**Source excerpt**
--
Dazed and YKK join forces to celebrate the spirit of fashion craftsmanship for the 2013 edition of the International Talent Support’s ITS ACCESSORIES competition. The contest is sponsored by the Japanese fastening manufacturer giant, which selects a small group of upcoming designers to reinterpret their products through innovative creative solutions. Aside from a prize of €10,000 for the winner, all finalists will be able to glean advice through their process with exceptional womenswear/accessories designer and YKK ambassador Kei Kagami, who also teaches hands-on workshops for the company at prestigious fashion schools around the world. In a prelude to our series of upcoming studio visits to ITS finalists of the past and present, Dazed stopped by his North London studio to learn about Kagami’s work methods and commitment to artisanal design.

THE KAGAMI WORKSPACE

No doubt about it, Kei Kagami lives and breathes the creative process. His workspace is filled with all aspects of it: multiple clothing rails full of archive pieces, rows upon rows of fascinating footwear constructions, mannequins hung with brand label tags, stacks and stacks of fabrics, sewing machines, mechanical tools, even a picture of him riding a motorcycle from his Selfridges Bright Young Things window installation. “Francis Bacon’s studio really encouraged me. Basically it’s a mess but I thought it was brilliant,” he laughs. But perhaps the abundance of materials and creations only helps envelope the designer all the more in his creative world. Classical instrumental music plays in the background, adding a sense of zen-like concentration to the sensory overload of it all.
--
**Dataset section**

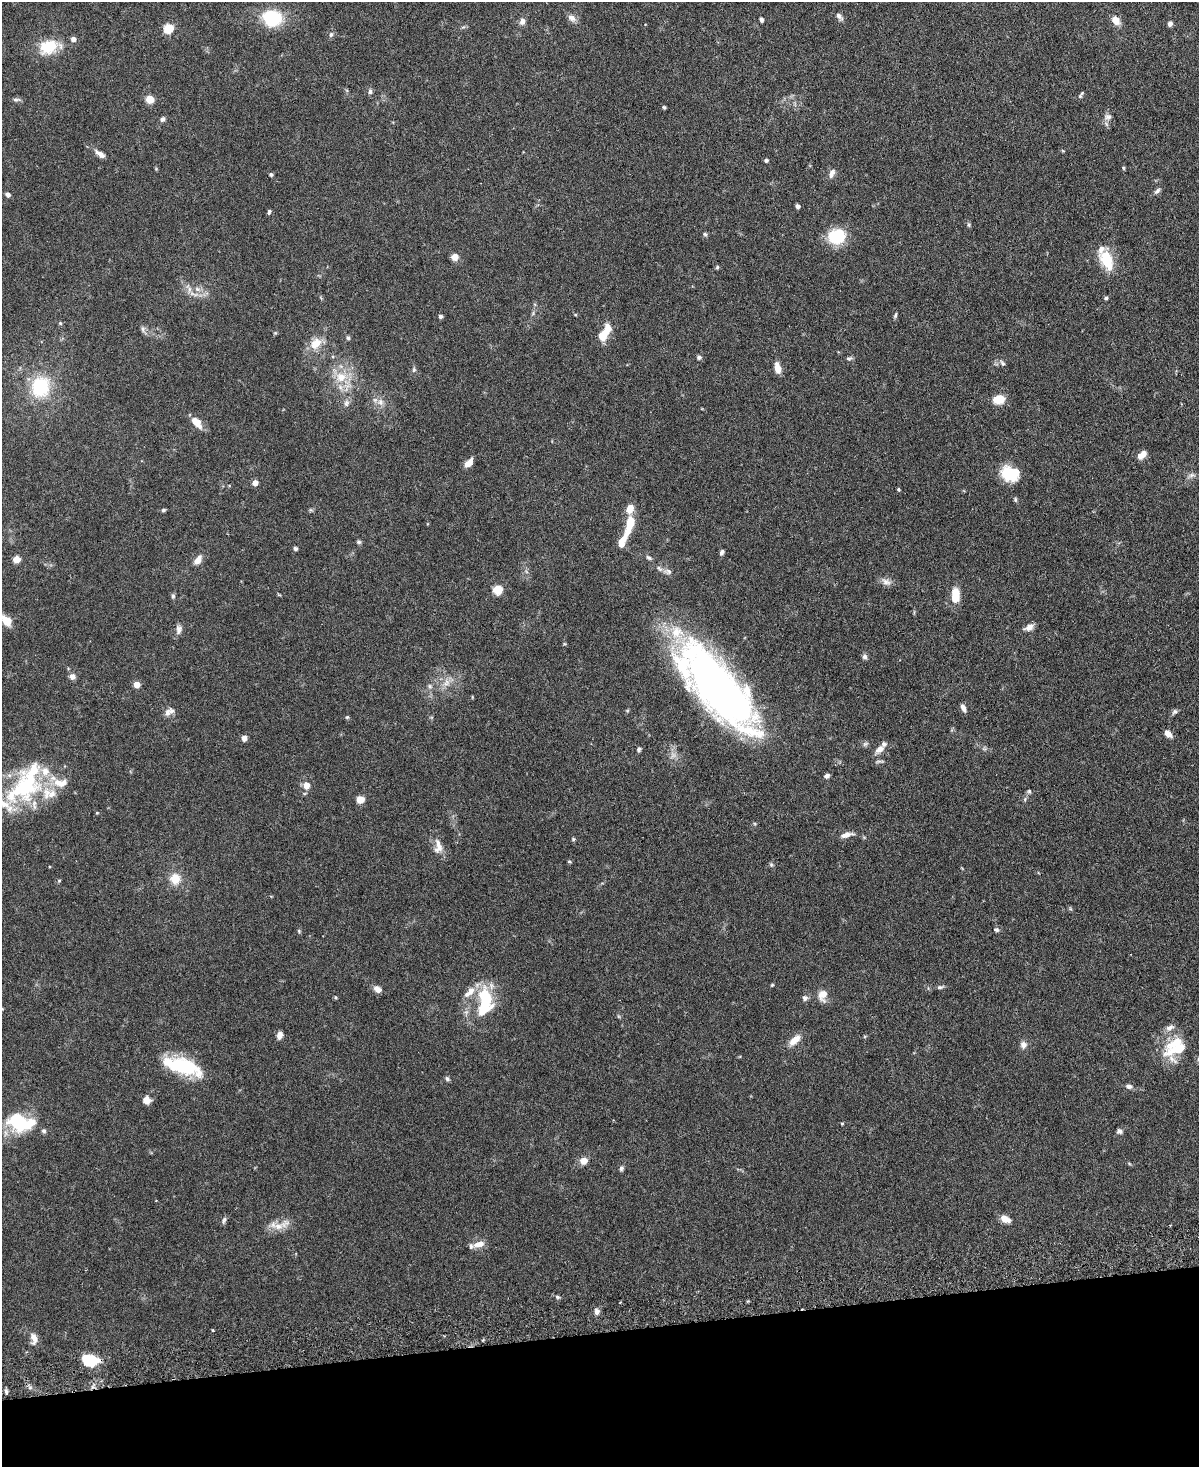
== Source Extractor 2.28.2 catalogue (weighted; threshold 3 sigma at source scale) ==
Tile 10 of 4 x 3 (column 2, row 3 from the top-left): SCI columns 1205-2401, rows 138-1602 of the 4803 x 4819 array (HDU 1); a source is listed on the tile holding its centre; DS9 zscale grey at full resolution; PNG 1201 x 1469 px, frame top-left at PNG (2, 2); no overlay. Shown black and unused: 9% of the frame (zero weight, under 3 of 6 exposures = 2% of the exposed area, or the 3 px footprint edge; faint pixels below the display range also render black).
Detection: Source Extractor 2.28.2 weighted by HDU 2 'WHT'; one run over the whole footprint, this tile lists its part. Background 0.0911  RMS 0.0035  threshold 0.0143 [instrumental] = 3 sigma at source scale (4.09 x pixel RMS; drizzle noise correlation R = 1.36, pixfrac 0.8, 0.05/0.05 arcsec/px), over >= 5 px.
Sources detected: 164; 2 inside a brighter object's white glare — not listed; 16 inside a brighter listed object's ellipse — not listed separately; the other 146 listed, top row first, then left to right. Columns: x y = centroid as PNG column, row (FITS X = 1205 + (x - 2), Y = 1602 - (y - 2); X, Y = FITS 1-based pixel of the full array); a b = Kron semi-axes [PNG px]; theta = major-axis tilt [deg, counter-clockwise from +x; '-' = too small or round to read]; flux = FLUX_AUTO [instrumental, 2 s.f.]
--
**What is asked**
(a) In the Kei Kagami article, whose studio does Kagami say encouraged him?
(b) Carry on the Kei Kagami article from where it stops.

**Final answers**
(a) Francis Bacon's studio.

(b)
TRAINED IN TOKYO

Hailing from Tokyo, Kagami’s original career path saw him pursue a bachelor’s degree in architecture, something he soon supplemented with a simultaneous tailoring diploma course at Bunka Fashion College. “At that time I didn’t really put a boundary between fashion or architecture. For me it was one and the same thing: starting from something flat and two-dimensional and making it three-dimensional,” he explains. However, fashion soon won him over. “I just wanted to create something for myself and express what I wanted. With clothing, I can design, draw patterns, stitch and wear it. I thought that is fantastic. I can express myself in each process and manage everything by myself up until the very end,” Kagami says.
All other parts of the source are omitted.